Demolition is commonly framed as the endpoint of buildings, where materials enter waste streams and are processed through recycling infrastructures. Within emerging circular construction debates, however, reuse practices increasingly challenge this linear framing by attempting to reintegrate discarded materials into new building processes. This paper examines how such practices can be understood as forms of repair of urban material stocks.

Focusing on reclaimed brick flows in Hamburg, the study investigates how construction and demolition waste (CDW) is defined, classified, and circulated within existing recycling systems. Although Germany reports high recycling rates, many reclaimed bricks are downcycled due to irregular geometries, mortar residues, and regulatory classifications that limit direct reuse. Drawing on interviews with authorities, policy makers, demolition actors, recycling facilities, and design practitioners, the research traces how definitions of recycling and reuse are negotiated across institutional, regulatory, and professional contexts.

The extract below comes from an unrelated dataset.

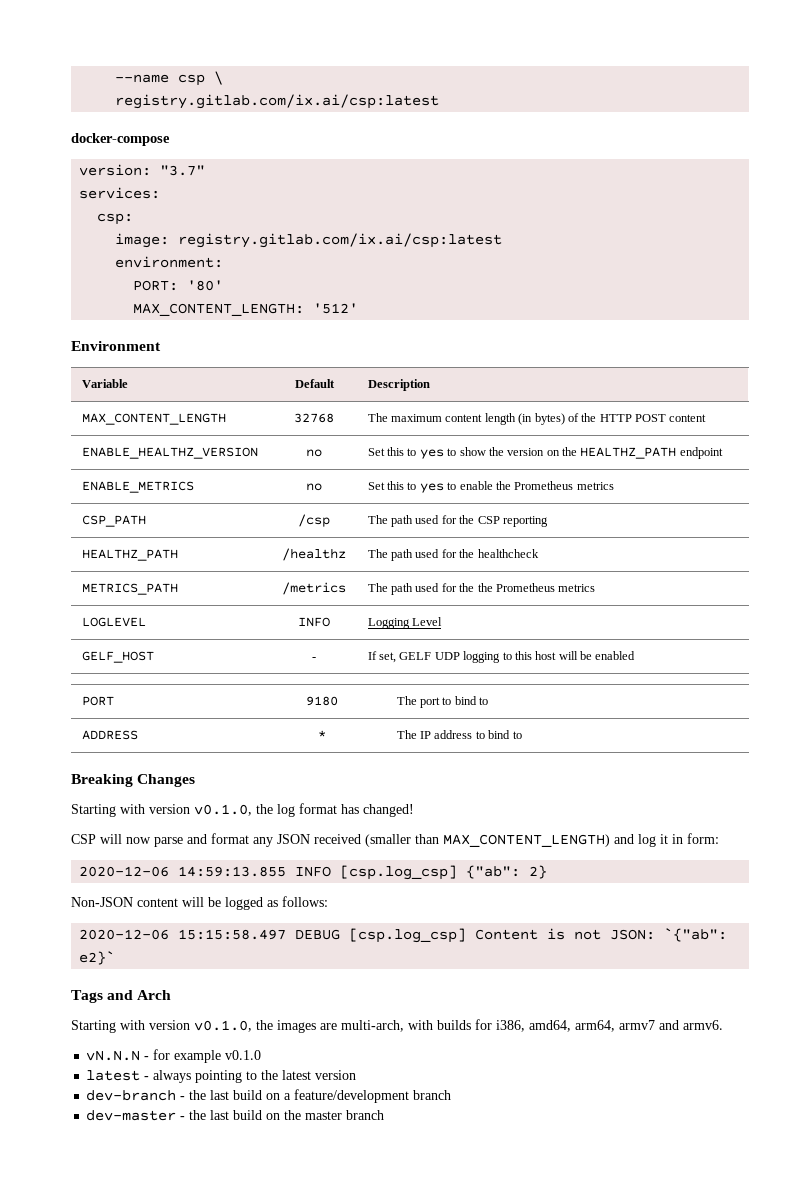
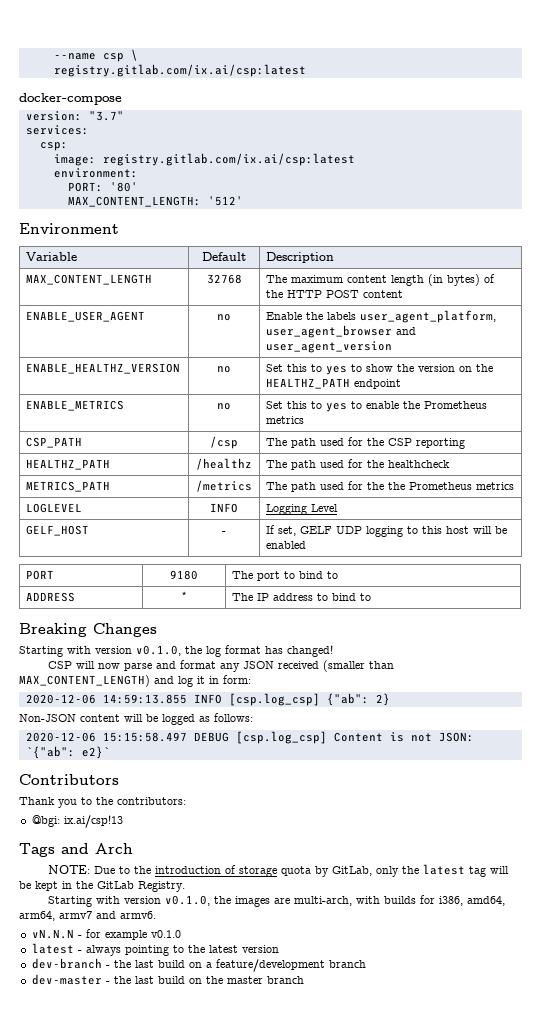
(707, 418) none -> [26,311,146,322] [217,314,231,321] [266,310,497,323] [266,325,417,338] [266,341,393,353] // ENABLE_USER_AGENT | no | Enable the labels user_agent_platform, user_agent_browser and user_agent_version
[71,990,172,1003] Tags and Arch -> [19,774,119,785] [19,797,186,808] [31,815,123,828] [19,843,133,857] [47,864,509,877] [19,881,185,892] Contributors // Thank you to the contributors: // @bgi: ix.ai/csp!13 // Tags and Arch // NOTE: Due to the introduction of storage quota by GitLab, only the latest tag will be kept in the GitLab Registry.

Alongside this investigation, the paper presents design-led experiments exploring digitally fabricated systems for irregular reclaimed bricks. These experiments are to test how digital craft based workflows can adapt assembly logics to non-standard materials and support reversible strategies.

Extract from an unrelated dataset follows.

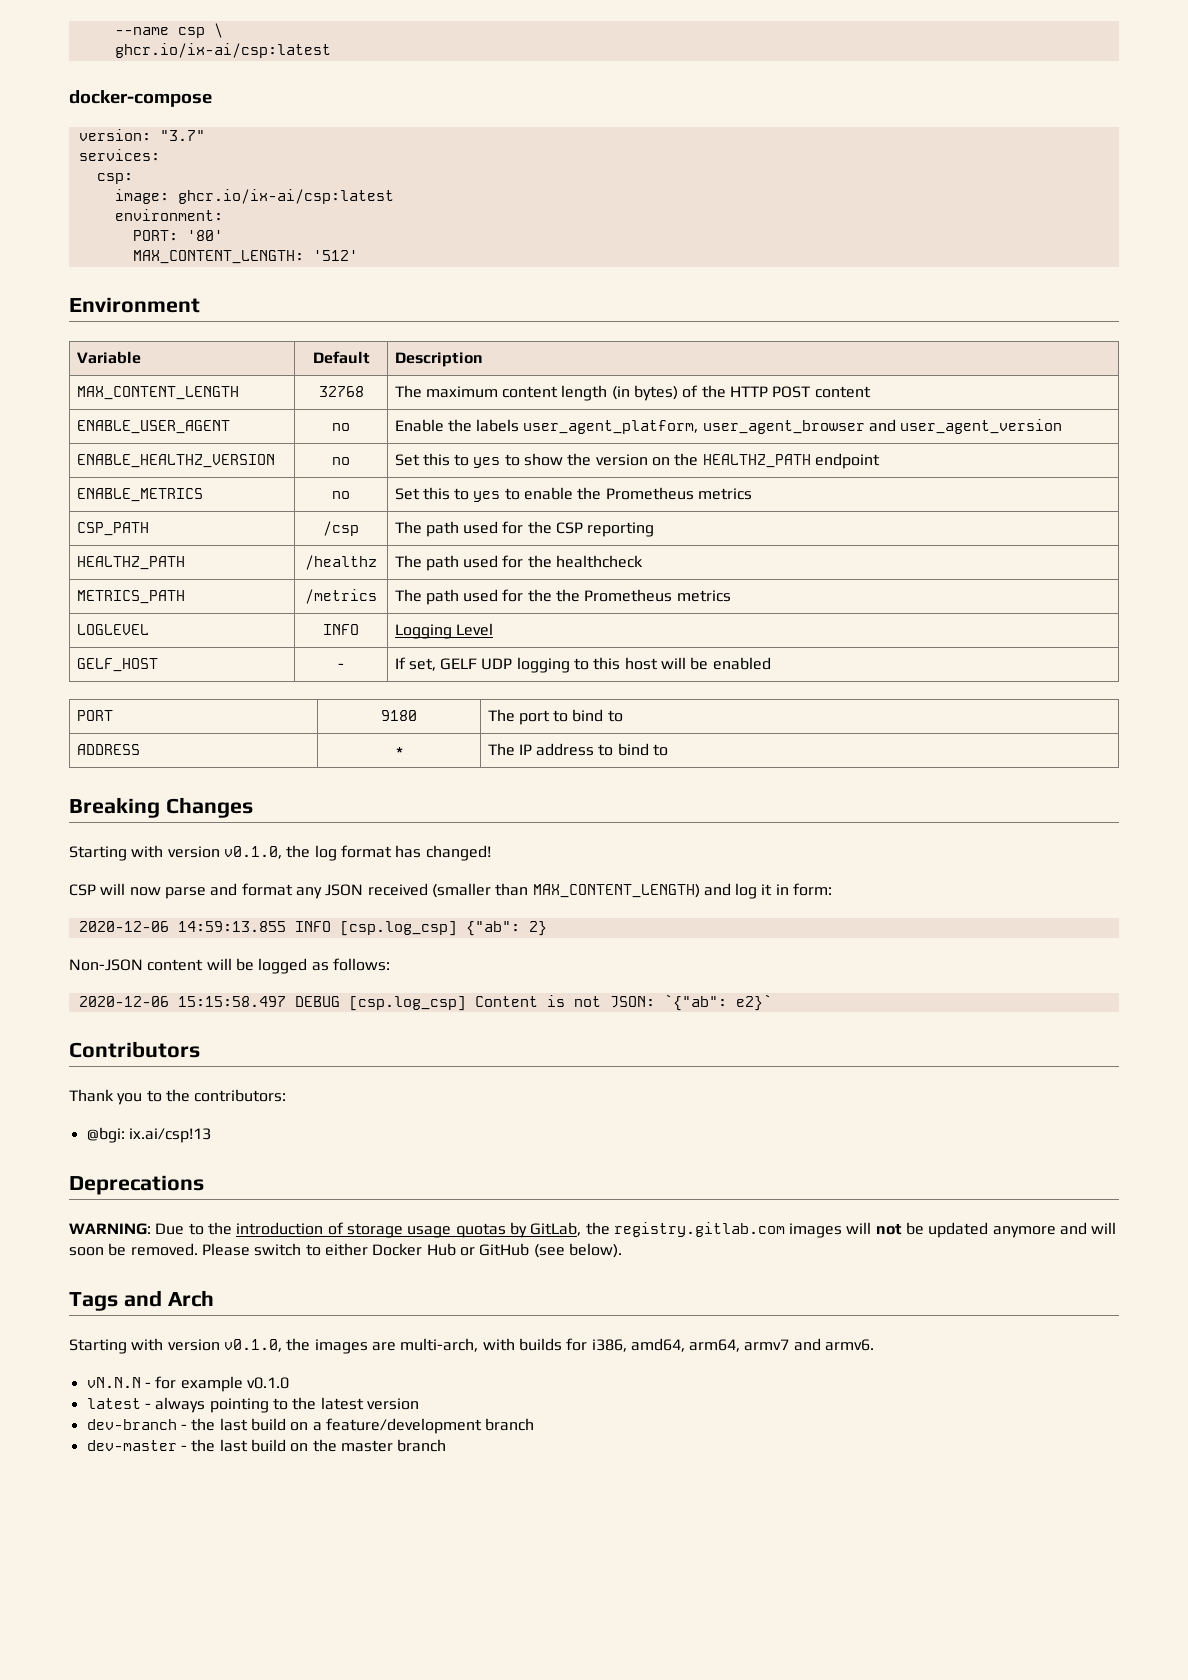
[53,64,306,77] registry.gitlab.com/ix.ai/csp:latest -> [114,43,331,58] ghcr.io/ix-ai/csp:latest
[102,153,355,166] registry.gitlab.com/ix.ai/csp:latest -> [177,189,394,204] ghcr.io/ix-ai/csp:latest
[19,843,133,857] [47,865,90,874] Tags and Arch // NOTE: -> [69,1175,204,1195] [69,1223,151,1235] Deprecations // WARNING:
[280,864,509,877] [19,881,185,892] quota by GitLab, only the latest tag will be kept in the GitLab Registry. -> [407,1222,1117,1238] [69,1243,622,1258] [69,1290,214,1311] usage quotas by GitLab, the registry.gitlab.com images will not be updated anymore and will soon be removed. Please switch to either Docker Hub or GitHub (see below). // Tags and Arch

Rather than presenting prototyping as a purely technical solution, the study approaches experimentation as a mediating practice that exposes tensions between material properties, regulatory categories, and professional routines. The paper argues that circular construction can be understood as building through repair, where the reassembly of demolition materials reconfigures both urban material flows and the socio-technical practices through which construction futures are assembled.